Source records:

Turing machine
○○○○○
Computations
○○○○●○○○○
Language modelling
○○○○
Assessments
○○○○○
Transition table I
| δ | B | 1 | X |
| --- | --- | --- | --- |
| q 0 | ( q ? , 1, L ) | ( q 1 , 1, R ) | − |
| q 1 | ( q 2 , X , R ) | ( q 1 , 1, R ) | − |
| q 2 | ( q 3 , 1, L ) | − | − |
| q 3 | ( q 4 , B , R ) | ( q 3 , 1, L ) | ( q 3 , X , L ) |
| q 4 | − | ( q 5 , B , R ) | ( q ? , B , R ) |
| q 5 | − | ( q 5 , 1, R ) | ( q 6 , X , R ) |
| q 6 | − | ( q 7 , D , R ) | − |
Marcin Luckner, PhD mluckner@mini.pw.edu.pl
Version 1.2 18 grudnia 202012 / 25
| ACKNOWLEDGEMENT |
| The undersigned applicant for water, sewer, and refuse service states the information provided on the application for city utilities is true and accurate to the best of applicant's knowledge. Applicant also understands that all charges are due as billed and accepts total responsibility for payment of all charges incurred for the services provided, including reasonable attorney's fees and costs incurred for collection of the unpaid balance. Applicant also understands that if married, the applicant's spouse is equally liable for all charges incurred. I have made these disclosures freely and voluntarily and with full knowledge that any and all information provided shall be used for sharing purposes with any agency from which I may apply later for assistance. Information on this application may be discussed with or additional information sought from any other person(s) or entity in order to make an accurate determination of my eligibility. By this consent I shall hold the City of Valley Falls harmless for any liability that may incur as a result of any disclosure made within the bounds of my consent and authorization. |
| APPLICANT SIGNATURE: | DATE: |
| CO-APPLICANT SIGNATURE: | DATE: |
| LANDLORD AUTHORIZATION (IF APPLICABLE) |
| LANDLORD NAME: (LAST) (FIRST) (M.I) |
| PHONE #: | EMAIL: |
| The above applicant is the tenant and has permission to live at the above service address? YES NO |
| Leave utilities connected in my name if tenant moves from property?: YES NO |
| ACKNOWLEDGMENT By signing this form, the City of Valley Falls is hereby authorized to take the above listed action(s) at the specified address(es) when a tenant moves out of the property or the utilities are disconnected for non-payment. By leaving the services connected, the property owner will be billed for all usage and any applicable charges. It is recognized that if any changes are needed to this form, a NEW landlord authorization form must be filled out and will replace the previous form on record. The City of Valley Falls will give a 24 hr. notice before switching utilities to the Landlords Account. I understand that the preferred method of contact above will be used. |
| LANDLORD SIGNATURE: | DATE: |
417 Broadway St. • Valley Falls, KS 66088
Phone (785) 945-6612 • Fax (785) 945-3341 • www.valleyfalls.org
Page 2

Exercise directions: Copy task for the entries above: every line with the string "SIGNATURE".

Result below:
| APPLICANT SIGNATURE: | DATE: |
| CO-APPLICANT SIGNATURE: | DATE: |
| LANDLORD SIGNATURE: | DATE: |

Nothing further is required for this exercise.